Tesco has conceded some of its products were given ‘may contain nuts’ warnings unnecessarily and has apologised to allergy sufferers for the “confusion and anguish” this caused.
It has announced a labelling review on all its products, asking suppliers to double-check that products only carry nut warnings where there is a demonstrable risk of cross-contamination and remove warning labels where necessary.
“Recently, how we label has changed and in that changeover the ‘may contain’ statement has been put on products it shouldn’t”
It comes after allergy campaigners – led by parents of children with nut allergies – complained Tesco had added numerous new ‘may contain nuts’ warnings to own-label products that had previously been deemed safe for allergy sufferers. These included cooked ham, apple juice and baked beans, among others.
Tesco initially rejected campaigners’ suggestions that the warnings were unnecessary, saying it had changed the format of its labels ahead of new EU labelling rules coming in later this year and only added ‘may contain nuts’ warnings where there was a genuine risk.
But on Monday (28 April), one of Tesco’s customer service representatives posted a message on Facebook admitting some of the labels had turned out to be unnecessary and apologising to customers.
“Recently, how we label has changed and in that changeover the ‘may contain’ statement has been put on products it shouldn’t and caused a lot of confusion and anguish amongst our customers – for which we are very sorry,” he said.
He reiterated it was Tesco’s policy to only display warning labels where there was genuine risk, and said it had asked its suppliers to review their risk assessment procedures. “The risk assessments for products with a ‘may contains’ statement are being reviewed and where following that review we can’t demonstrate there is a significant risk of cross contamination we will remove the ‘may contain’ statement from the label.”
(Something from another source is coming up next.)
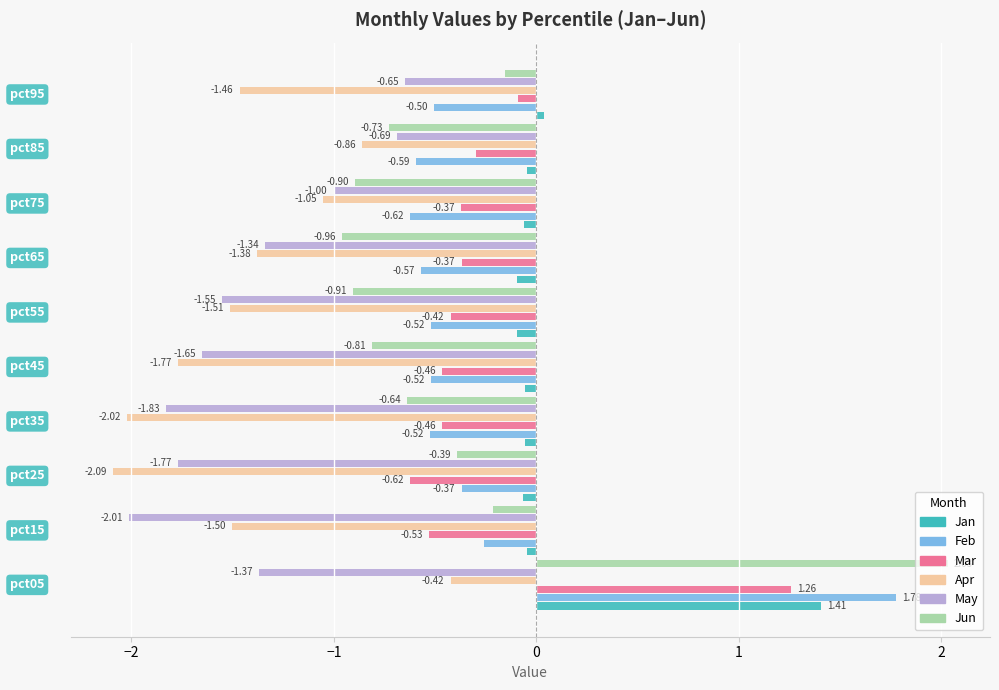

What is the sum of all May values?

-13.9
He added: “We will also continue to work with our suppliers to ensure they have good manufacturing practices in place to reduce the risk of cross contamination – if we can remove the risk, we will remove the ‘may contain’.”
Campaign will continue
Alexa Baracaia, one of the campaigners, welcomed Tesco’s apology this week but said the campaign would continue.
“While we obviously welcome Tesco’s admission after weeks of claiming otherwise that they did get their labelling wrong, we now want Tesco to engage with us properly and fully until the situation is resolved,” she said.
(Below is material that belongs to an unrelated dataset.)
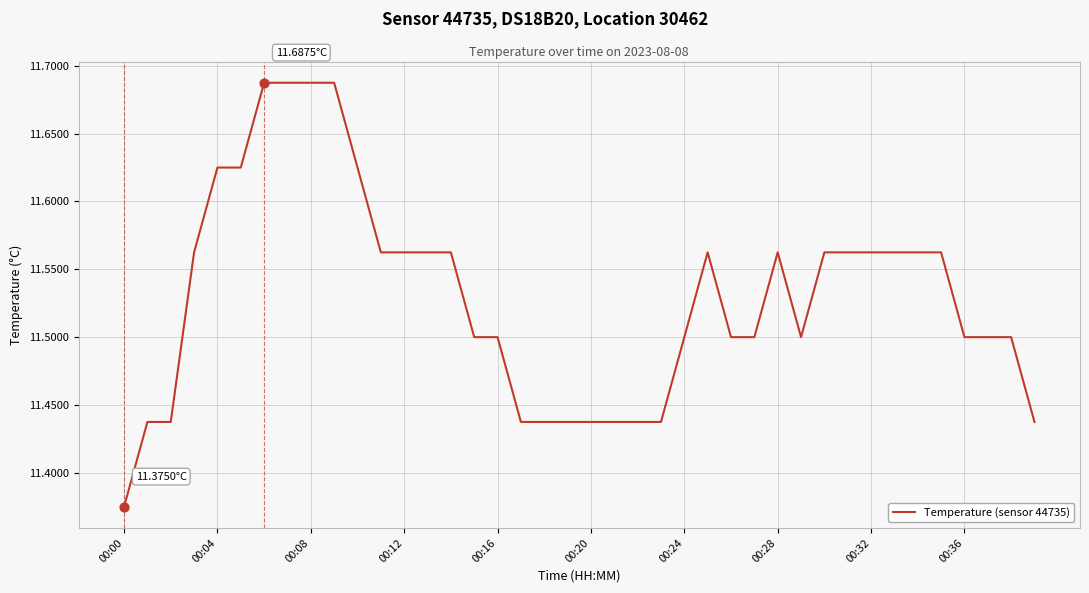

How many lines are shown in the chart?

1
“Tesco needs to dramatically improve its communications with allergic consumers”
“We expect to be kept informed of which items will see the ‘may contain’ labels removed and when. Tesco also needs to dramatically improve its communications with allergic consumers: we are entitled to full explanations of risk for specific products and will absolutely not be fobbed off with any more generalised and, indeed, factually incorrect responses from ill-informed staff.
“The campaign will continue until we are satisfied that all the unnecessary ‘may contain’ labels are removed and we are receiving the information we are entitled to from a consumer care team properly trained to handle allergen queries.”
As reported by The Grocer two weeks ago , Tesco has already announced it will remove a nut warning from one of its ham products following a risk review. A spokeswoman for Tesco said the retailer would ensure allergy sufferers were informed properly of any changes to labels and was currently working out how best to do this.